Entrée dans la police le 19 septembre 2018, Geraldine Lucea explique avoir initialement envisagé son passage au sein de la PNH comme une étape de son parcours professionnel. Elle pensait y rester quelques années, le temps d’acquérir de l’expérience et une certaine stabilité économique. Au fil du temps, cette perception a toutefois évolué. L’uniforme, le métier de policier et surtout la possibilité de servir son pays ont progressivement pris une place importante dans sa vie. Elle dit avoir intégré l’institution très jeune, avec de nombreuses ambitions et l’envie de démontrer que les femmes peuvent pleinement assumer des responsabilités dans le secteur de la sécurité.

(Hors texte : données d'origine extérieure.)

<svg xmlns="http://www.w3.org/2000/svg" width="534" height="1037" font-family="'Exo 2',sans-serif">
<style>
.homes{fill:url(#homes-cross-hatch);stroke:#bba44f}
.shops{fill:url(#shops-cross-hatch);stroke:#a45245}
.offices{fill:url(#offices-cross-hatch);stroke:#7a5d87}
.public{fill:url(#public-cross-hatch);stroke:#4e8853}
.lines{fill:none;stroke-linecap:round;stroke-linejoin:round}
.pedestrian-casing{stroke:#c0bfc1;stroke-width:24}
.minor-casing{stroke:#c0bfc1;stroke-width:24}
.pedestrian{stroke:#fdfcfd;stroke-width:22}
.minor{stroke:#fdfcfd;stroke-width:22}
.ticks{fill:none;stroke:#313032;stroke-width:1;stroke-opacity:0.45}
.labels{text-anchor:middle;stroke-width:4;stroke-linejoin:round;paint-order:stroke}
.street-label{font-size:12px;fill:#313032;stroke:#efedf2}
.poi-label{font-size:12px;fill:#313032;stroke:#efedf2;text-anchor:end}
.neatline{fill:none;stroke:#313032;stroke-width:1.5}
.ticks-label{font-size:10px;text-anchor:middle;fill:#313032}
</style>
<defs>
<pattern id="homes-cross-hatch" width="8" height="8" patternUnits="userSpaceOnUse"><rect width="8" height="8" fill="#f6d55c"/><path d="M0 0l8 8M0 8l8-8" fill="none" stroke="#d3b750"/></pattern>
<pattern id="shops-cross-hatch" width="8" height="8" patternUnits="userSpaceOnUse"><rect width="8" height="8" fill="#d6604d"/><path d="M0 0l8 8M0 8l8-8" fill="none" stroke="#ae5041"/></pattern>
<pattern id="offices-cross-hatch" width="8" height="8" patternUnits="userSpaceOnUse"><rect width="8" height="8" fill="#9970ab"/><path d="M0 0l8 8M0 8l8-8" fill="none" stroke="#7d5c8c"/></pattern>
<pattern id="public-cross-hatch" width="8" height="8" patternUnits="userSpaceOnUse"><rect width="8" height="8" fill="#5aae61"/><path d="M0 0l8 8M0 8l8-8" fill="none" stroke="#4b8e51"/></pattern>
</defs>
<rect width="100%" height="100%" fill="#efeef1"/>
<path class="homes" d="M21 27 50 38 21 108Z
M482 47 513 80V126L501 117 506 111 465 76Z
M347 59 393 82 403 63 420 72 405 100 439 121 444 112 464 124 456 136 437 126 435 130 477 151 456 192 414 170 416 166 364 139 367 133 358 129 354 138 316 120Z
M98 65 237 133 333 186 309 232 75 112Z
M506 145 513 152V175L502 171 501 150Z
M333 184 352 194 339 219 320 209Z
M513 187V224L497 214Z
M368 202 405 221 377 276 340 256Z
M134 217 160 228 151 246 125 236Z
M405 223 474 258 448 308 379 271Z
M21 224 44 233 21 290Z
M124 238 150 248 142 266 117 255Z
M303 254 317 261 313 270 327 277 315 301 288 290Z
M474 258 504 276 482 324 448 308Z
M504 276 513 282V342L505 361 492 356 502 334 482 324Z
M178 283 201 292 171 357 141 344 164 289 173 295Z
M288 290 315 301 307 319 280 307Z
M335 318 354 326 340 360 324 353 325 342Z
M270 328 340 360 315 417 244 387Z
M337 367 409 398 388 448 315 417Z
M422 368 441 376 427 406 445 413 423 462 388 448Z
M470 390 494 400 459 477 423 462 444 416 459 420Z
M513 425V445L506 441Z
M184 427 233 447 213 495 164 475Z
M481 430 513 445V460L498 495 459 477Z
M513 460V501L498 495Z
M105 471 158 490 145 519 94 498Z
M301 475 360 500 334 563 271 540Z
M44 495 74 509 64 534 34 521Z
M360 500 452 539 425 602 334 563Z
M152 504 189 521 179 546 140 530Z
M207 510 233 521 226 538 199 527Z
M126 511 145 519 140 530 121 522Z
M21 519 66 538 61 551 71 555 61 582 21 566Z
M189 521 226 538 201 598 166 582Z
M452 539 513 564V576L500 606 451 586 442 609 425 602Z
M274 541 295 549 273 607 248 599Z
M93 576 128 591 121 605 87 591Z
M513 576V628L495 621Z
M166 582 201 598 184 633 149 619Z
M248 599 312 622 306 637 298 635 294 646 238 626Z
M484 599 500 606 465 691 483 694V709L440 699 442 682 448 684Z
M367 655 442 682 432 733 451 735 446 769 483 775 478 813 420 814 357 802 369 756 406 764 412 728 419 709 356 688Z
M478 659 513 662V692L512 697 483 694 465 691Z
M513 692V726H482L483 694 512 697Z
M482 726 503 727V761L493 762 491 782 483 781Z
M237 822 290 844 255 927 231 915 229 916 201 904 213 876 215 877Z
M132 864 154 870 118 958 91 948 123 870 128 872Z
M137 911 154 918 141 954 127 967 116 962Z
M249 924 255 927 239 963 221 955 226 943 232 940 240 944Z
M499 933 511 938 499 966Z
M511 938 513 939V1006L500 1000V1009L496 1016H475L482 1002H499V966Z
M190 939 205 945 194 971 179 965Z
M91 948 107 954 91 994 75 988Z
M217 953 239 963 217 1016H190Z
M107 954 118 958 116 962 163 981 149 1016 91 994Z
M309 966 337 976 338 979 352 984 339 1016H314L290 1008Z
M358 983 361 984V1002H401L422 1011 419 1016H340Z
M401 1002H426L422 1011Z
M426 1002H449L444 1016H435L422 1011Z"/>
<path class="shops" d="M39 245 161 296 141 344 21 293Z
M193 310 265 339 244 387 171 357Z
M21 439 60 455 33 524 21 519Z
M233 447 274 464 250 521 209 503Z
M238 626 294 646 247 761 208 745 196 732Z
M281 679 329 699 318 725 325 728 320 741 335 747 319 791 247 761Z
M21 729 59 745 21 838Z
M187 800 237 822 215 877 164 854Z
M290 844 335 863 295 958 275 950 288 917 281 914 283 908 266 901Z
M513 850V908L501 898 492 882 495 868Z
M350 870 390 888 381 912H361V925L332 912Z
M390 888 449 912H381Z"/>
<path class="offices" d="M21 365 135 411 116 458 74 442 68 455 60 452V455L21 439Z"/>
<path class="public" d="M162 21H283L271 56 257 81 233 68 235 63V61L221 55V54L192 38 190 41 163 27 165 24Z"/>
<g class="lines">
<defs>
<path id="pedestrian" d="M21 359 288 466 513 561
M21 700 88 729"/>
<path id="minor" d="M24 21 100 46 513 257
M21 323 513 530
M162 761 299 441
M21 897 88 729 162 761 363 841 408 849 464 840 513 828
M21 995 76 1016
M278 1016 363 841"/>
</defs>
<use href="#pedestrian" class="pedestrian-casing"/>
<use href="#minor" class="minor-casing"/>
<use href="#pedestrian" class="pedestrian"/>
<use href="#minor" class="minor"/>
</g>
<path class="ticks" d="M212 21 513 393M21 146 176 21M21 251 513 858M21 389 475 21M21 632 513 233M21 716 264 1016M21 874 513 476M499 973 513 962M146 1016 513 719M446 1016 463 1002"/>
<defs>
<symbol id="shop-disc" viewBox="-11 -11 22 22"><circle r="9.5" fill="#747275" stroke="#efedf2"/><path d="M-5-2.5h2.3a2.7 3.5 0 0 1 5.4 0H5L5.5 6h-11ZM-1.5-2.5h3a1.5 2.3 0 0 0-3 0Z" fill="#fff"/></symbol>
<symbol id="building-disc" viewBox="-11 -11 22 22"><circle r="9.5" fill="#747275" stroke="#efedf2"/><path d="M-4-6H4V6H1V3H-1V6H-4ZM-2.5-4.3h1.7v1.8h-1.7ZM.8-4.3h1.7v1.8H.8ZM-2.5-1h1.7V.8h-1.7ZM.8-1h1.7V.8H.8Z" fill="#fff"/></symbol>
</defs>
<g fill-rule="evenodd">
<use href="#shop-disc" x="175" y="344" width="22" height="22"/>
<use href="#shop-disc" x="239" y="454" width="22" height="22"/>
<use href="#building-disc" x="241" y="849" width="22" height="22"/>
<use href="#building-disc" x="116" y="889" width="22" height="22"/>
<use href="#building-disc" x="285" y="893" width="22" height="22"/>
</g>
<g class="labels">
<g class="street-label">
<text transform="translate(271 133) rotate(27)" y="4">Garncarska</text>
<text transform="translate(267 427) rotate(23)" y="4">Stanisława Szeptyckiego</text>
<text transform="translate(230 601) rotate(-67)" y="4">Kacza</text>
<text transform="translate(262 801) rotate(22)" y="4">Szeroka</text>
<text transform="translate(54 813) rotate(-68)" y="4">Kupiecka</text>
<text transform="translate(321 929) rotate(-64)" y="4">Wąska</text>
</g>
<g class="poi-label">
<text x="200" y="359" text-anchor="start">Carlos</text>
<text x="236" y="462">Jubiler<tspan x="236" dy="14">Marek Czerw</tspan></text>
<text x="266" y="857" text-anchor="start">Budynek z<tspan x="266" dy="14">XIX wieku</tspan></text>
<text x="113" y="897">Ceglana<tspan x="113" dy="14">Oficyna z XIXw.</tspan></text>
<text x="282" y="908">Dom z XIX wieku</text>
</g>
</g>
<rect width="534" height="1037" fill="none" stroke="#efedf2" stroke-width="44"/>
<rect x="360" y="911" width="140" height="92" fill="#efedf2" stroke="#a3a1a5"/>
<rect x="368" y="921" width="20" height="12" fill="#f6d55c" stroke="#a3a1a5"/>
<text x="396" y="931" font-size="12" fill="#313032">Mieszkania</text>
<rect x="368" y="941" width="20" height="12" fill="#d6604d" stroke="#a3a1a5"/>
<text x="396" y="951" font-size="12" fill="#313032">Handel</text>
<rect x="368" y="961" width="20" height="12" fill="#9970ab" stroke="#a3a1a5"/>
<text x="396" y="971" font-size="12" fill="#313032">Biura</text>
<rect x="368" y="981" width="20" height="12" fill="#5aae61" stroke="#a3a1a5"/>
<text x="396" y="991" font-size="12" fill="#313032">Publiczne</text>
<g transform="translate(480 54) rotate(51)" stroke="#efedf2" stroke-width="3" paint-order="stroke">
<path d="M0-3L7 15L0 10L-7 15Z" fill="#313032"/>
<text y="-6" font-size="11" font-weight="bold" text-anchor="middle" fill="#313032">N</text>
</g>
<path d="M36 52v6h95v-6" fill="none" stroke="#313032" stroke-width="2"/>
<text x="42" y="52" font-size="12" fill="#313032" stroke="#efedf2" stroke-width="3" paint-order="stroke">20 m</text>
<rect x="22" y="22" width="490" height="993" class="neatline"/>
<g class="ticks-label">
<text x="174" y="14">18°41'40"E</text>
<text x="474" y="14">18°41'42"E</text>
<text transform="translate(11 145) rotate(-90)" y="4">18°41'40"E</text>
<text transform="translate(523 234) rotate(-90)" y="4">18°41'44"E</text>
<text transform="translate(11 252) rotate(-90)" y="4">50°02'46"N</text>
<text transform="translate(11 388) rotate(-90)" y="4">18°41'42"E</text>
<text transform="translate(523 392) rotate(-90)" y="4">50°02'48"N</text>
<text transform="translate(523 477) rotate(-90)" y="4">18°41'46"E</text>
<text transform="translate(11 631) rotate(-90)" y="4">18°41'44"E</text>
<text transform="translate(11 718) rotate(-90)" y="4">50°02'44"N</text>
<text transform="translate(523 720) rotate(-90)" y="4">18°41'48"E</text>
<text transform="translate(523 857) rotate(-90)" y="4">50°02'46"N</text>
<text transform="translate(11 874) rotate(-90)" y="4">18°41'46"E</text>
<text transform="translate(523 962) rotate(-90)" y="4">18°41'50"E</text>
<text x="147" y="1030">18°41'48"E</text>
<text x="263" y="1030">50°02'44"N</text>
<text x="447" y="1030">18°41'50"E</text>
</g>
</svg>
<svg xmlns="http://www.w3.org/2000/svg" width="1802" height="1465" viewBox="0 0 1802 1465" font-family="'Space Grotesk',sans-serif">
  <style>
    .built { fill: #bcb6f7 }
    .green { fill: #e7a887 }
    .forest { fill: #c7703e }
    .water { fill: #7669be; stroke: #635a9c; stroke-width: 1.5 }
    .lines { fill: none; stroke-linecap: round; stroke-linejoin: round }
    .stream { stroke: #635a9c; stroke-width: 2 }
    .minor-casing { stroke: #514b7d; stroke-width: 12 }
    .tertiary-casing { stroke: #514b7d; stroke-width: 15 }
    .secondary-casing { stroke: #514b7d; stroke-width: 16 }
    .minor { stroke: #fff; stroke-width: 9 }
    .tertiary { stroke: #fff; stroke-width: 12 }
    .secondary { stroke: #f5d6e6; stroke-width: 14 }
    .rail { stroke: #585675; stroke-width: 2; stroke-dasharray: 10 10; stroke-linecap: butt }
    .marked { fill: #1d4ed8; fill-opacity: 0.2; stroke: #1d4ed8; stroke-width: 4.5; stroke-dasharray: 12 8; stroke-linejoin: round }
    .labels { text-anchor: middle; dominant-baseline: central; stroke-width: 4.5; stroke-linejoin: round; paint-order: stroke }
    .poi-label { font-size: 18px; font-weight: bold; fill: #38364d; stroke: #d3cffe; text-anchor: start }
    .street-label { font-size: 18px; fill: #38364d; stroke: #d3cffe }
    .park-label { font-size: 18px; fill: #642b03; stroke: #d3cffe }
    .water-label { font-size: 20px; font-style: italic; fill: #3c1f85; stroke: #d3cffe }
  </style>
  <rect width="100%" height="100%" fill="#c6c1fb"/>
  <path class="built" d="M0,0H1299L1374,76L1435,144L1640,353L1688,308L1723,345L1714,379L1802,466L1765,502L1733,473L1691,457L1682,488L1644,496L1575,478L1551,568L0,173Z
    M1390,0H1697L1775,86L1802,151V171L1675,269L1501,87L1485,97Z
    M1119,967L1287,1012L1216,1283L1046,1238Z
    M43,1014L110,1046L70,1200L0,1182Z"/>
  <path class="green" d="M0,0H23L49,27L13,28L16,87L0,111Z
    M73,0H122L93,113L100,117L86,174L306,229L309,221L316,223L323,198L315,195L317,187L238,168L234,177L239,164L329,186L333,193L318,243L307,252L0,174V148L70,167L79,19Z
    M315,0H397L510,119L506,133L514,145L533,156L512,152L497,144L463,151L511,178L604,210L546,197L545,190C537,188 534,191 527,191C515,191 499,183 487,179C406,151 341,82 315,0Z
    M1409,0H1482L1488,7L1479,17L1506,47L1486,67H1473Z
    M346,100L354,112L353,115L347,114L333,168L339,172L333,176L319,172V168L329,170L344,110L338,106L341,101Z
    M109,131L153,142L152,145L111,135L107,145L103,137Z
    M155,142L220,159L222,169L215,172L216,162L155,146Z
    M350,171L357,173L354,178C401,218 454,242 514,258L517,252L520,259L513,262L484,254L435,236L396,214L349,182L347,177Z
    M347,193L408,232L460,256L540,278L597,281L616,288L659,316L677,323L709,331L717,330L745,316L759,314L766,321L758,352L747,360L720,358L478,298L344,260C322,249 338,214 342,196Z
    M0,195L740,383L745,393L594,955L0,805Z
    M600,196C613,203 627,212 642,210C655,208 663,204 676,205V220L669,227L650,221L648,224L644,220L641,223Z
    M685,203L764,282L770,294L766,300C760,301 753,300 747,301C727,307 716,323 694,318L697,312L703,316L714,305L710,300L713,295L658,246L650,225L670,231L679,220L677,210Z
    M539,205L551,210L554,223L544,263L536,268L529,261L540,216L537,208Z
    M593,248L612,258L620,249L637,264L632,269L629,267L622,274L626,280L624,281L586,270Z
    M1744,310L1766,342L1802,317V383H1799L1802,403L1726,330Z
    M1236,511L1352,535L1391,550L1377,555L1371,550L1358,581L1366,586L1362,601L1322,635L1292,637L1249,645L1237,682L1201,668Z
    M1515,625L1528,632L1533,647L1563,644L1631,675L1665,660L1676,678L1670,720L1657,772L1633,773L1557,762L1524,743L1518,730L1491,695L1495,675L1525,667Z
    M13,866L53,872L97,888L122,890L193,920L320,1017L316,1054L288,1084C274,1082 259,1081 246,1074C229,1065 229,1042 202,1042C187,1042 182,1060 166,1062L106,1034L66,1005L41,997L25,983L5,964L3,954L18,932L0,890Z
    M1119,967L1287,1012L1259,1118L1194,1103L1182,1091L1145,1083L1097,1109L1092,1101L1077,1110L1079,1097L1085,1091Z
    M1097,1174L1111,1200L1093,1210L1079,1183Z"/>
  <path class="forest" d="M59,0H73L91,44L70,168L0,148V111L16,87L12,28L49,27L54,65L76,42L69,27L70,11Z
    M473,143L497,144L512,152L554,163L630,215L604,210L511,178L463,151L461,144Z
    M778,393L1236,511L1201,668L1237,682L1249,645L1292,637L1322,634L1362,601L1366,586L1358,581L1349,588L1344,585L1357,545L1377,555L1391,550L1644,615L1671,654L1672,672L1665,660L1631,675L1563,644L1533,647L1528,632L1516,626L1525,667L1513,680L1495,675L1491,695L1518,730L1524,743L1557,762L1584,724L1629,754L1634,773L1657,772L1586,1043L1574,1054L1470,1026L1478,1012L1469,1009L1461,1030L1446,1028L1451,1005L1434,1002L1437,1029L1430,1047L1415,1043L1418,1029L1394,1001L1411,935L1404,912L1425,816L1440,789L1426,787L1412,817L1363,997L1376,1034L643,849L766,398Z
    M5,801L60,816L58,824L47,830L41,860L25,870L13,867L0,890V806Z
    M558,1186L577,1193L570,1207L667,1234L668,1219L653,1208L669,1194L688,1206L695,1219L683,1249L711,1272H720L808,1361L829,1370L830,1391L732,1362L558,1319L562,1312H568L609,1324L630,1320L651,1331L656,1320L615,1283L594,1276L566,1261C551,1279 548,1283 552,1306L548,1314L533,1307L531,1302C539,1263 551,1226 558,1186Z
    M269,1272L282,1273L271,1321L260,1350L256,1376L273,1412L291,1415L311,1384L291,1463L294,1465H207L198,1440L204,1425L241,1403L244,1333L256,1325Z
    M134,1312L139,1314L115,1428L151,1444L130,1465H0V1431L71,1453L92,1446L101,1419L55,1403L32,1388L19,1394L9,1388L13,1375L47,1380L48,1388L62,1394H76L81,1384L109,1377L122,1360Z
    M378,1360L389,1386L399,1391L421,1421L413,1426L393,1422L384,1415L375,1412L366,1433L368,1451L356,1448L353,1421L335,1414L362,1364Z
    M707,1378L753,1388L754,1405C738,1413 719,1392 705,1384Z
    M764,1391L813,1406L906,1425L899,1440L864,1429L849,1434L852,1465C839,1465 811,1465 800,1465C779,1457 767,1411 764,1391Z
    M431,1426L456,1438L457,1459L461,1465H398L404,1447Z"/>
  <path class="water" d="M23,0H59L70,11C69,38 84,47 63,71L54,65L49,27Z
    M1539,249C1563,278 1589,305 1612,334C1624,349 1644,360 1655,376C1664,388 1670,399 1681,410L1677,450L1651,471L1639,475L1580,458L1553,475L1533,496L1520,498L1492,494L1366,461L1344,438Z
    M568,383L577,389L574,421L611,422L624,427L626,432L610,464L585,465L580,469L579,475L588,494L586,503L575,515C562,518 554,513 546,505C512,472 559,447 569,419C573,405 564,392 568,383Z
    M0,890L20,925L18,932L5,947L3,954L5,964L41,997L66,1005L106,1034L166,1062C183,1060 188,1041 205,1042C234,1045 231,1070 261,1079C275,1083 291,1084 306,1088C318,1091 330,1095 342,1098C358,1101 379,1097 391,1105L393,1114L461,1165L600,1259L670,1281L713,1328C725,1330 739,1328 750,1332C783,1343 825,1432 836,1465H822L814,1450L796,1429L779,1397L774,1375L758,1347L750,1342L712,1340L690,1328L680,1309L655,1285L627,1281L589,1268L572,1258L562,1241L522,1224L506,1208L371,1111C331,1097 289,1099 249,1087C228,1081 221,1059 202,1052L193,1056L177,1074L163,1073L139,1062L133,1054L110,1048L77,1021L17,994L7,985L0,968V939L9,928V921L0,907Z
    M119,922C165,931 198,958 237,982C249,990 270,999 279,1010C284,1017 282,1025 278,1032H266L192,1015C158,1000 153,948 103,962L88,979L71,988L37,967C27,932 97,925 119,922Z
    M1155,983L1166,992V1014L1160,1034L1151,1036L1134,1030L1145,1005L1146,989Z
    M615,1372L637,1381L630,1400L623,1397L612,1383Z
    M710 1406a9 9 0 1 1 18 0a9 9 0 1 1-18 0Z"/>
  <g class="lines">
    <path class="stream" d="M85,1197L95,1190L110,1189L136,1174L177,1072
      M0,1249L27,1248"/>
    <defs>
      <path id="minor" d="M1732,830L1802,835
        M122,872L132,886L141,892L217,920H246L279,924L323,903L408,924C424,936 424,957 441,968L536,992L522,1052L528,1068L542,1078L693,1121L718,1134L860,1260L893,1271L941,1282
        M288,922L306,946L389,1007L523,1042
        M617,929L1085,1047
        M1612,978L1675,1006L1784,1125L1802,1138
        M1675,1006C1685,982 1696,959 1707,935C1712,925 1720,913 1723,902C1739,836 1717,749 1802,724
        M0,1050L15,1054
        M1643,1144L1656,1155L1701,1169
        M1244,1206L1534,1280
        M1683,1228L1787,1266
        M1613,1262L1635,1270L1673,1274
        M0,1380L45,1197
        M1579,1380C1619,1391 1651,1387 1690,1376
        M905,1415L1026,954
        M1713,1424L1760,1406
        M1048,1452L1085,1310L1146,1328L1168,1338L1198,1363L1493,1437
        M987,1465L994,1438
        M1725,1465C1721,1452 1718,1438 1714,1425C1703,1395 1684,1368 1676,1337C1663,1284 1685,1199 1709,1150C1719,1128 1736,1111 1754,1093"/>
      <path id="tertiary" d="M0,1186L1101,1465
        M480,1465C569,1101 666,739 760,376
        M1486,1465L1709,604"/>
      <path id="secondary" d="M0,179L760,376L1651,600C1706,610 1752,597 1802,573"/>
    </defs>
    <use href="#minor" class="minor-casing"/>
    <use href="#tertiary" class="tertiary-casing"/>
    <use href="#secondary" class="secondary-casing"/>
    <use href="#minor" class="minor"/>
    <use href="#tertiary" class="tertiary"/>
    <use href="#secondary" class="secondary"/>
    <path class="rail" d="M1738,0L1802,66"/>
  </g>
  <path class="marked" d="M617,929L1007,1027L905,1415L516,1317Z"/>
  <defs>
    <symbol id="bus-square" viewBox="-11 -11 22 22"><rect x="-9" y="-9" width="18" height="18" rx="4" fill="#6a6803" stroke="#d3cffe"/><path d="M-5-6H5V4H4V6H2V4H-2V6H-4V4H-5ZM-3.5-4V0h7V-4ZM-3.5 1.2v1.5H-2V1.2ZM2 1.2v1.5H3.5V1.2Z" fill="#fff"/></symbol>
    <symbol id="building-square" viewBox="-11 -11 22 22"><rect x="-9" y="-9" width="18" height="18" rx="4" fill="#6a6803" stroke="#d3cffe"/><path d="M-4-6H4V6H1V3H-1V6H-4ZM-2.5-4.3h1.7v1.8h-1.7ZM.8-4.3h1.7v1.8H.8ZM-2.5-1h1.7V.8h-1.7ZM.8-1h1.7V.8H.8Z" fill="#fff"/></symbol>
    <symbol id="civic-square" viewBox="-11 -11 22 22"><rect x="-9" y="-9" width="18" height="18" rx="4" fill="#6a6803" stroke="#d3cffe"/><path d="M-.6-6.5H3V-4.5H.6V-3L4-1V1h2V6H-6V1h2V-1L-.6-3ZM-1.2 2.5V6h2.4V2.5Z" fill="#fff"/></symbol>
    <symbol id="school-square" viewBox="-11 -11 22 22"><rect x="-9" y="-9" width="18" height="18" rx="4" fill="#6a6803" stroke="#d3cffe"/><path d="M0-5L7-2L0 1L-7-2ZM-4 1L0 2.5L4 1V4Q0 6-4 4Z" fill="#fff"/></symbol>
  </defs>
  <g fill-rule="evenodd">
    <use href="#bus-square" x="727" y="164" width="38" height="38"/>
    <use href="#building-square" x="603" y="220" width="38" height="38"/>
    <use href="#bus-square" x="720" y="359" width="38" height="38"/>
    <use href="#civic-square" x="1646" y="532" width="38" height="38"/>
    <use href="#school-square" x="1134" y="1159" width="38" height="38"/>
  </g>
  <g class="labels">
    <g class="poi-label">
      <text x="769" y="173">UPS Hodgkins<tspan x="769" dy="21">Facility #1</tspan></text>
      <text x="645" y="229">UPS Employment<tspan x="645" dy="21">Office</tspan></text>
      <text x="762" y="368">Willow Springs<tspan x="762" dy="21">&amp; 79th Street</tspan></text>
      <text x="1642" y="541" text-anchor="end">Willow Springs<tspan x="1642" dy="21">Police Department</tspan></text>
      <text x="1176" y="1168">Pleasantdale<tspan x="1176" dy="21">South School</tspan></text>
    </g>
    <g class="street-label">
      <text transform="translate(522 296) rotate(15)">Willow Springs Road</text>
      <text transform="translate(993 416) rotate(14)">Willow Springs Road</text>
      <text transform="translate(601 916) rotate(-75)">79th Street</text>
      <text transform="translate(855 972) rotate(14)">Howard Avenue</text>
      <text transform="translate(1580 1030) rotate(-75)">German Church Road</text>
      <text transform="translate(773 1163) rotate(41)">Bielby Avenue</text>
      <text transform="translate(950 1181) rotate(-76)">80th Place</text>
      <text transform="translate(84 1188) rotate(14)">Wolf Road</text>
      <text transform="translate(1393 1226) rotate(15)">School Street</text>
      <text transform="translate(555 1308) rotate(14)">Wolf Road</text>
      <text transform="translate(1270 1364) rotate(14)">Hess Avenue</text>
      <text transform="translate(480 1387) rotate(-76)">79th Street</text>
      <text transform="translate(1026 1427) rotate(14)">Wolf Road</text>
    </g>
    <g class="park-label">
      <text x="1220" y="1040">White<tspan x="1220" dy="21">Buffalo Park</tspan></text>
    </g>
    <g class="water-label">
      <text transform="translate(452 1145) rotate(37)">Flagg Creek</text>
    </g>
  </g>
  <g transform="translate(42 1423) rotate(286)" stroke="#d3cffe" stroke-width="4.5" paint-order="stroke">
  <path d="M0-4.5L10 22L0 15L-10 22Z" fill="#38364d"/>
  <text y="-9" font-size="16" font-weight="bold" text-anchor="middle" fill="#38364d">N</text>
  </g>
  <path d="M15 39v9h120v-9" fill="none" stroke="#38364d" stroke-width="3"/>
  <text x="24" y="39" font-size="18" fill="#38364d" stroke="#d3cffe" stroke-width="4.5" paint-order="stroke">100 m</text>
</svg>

« Je voulais servir d’exemple pour montrer que les femmes ont leur place dans tous les domaines », explique-t-elle, soulignant son désir de contribuer à combattre les stéréotypes liés à la présence des femmes dans les métiers traditionnellement associés aux hommes. Mais son parcours au sein de la PNH n’a pas été exempt de déceptions. Elle affirme avoir parfois eu le sentiment que les efforts consentis et les capacités de certains agents n’étaient pas suffisamment reconnus. Malgré ces difficultés, elle dit avoir choisi de persévérer, convaincue que son travail finirait par porter ses fruits. Aujourd’hui, elle estime qu’il est temps pour elle de prendre une autre direction.

Geraldine Lucea exprime sa reconnaissance envers les policiers qu’elle a rencontrés au cours de ses années de service, ainsi qu’envers ceux qui l’ont soutenue, encouragée et accompagnée. Elle profite également de son message pour rappeler que les policiers sont avant tout des êtres humains, avec des familles, des rêves, des difficultés et des préoccupations. Elle appelle à davantage de soutien et d’accompagnement à leur égard.

L’ancienne policière dit souhaiter voir un jour une PNH plus forte, capable de donner à chaque agent les moyens et le soutien nécessaires pour accomplir sa mission avec dignité et fierté. Même si elle quitte officiellement l’institution, elle assure que la PNH restera toujours dans son cœur.

« Je ne sais pas où la vie me conduira encore, mais je sais une chose avec certitude. Je n’oublierai jamais d’où je viens », écrit-elle, avant de conclure avec un message d’espoir : «Nous nous recroiserons sur la route».

Faut-il dire que dans sa lettre adressée au directeur général de la PNH, l’ancienne policière joint notamment un accusé de réception de la lettre de remise de matériels, marquant ainsi les démarches liées à son départ de l’institution.